Avert your gaze from the rabble on Wall Street to the real victims of the modern economy: highly successful restaurateurs. It's really difficult to manage a restaurant empire when you're getting sued for back pay and lost tips by your staff, says Joe Bastianich, who co-owns Eataly, Babbo, and Del Posto. "Money-hungry lawyers, through frivolous lawsuits, are shaking down the very foundation of Manhattan's restaurant industry," the money-hungry businessman tells the Post. "Someone in Albany needs to understand the agenda, what this is really costing the greatest restaurant city in the world." Despite this harshest of anti-business climates, restaurants in New York City grew by 42% in the last decade.

Bastianich has been sued twice, but he isn't the only one: Jean Georges, Sparks, Mesa Grill, Nobu, Alto, and Balthazar have all been hit with class-action lawsuits that can cost hundreds of thousands, if not millions of dollars. In many cases businesses settle instead of fighting in court. Workers allege that tips are incorrectly pooled or that the restaurant withholds tips to steal them. "This is an industry where people thought they were getting away with stuff," attorney Daniel Maimon Kirschenbaum says.
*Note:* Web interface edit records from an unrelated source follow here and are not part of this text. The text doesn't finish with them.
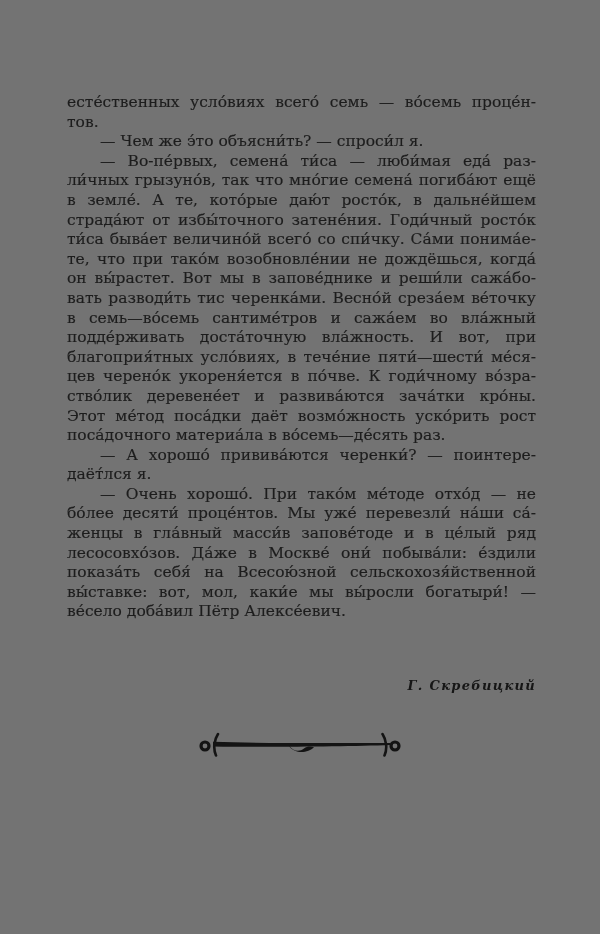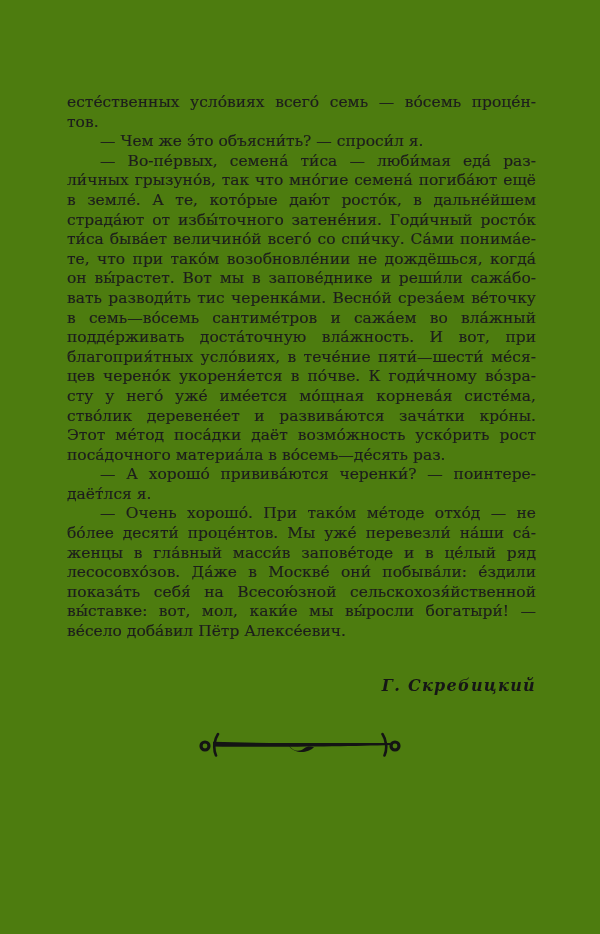--- a/index.html
+++ b/index.html
@@ -1,21 +1,21 @@
 <!DOCTYPE html>
 <html lang="ru"><head>
 <meta charset="utf-8">
 <style>
   * { margin: 0; padding: 0; box-sizing: border-box; }
   html, body { background: #ffffff; }
   .page {
     position: relative;
     width: 600px;
     height: 934px;
-    background: #4d7c0f;
+    background: #737373;
     overflow: hidden;
     font-family: "DejaVu Serif", "Liberation Serif", serif;
   }
   .text-block {
     position: absolute;
     left: 67px;
     top: 93px;
     width: 469px;
   }
   .line {
@@ -33,21 +33,21 @@
     text-align: center;
     text-align-last: left;
   }
   .line.indent { padding-left: 33px; }
   .author {
     position: absolute;
     top: 677px;
     right: 64px;
     font-style: italic;
     font-weight: bold;
-    font-size: 16px;
+    font-size: 13px;
     line-height: 18px;
     letter-spacing: 1.3px;
     color: #161616;
   }
   .ornament {
     position: absolute;
     top: 731px;
     left: 50%;
     transform: translateX(-50%);
     width: 204px;
@@ -70,21 +70,20 @@
       <div class="line just">в земле́.  А  те,  кото́рые  даю́т  росто́к,  в  дальне́йшем</div>
       <div class="line just">страда́ют  от  избы́точного  затене́ния.  Годи́чный  росто́к</div>
       <div class="line just">ти́са быва́ет величино́й всего́ со спи́чку. Са́ми понима́е-</div>
       <div class="line just">те, что при тако́м возобновле́нии не дождёшься, когда́</div>
       <div class="line just">он вы́растет. Вот мы в запове́днике и реши́ли сажа́бо-</div>
       <div class="line just">вать разводи́ть тис черенка́ми. Весно́й среза́ем ве́точку</div>
       <div class="line just">в  семь—во́семь  сантиме́тров  и  сажа́ем  во  вла́жный</div>
       <div class="line just">подде́рживать  доста́точную  вла́жность.  И  вот,  при</div>
       <div class="line just">благоприя́тных усло́виях, в тече́ние пяти́—шести́ ме́ся-</div>
       <div class="line just">цев черено́к укореня́ется в по́чве. К годи́чному во́зра-</div>
-      <div class="line just">сту  у  него́  уже́  име́ется  мо́щная  корнева́я  систе́ма,</div>
       <div class="line just">ство́лик  деревене́ет  и  развива́ются  зача́тки  кро́ны.</div>
       <div class="line just">Этот ме́тод поса́дки даёт возмо́жность уско́рить рост</div>
       <div class="line left">поса́дочного материа́ла в во́семь—де́сять раз.</div>
       <div class="line just indent">— А  хорошо́  привива́ются  черенки́? — поинтере-</div>
       <div class="line left">даёт́лся я.</div>
       <div class="line just indent">— Очень  хорошо́.  При  тако́м  ме́тоде  отхо́д — не</div>
       <div class="line just">бо́лее  десяти́  проце́нтов.  Мы  уже́  перевезли́  на́ши  са́-</div>
       <div class="line just">женцы  в  гла́вный  масси́в  запове́тоде  и  в  це́лый  ряд</div>
       <div class="line just">лесосовхо́зов.  Да́же  в  Москве́  они́  побыва́ли:  е́здили</div>
       <div class="line just">показа́ть  себя́  на  Всесою́зной  сельскохозя́йственной</div>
Kirschenbaum won settlements from Bastianich and many others. "Restaurants have been getting away with this for a long time."

Eateries are allowed to pay waitstaff $5 an hour instead of $7.25 to account for tips, but if they violate the law, they're forced to pay $2.25 an hour to every server for each hour they worked when a violation was occurring. The Post attempts to paint the lawyers as the ones who actually benefit:

In the case of the $2.5 million Nobu settlement, $833,333 went to Kirschenbaum’s and other firms. The 200 or so workers who sued got an average payment of $3,300 each.

Just $3,300? Of the money they earned in the first place? Oh man, why bother.

All this exploitation of owners is forcing pioneers like Bastianich out of town. “We opened Eataly and put 700 jobs in the New York economy. Since then we haven’t opened another restaurant in New York, nor will we,” Bastianich said. “We opened three other restaurants, in California and Connecticut, worth 1,000 jobs that could have been here in New York." Maybe all those folks in Little Italy who lost their jobs after Eataly opened can move with him.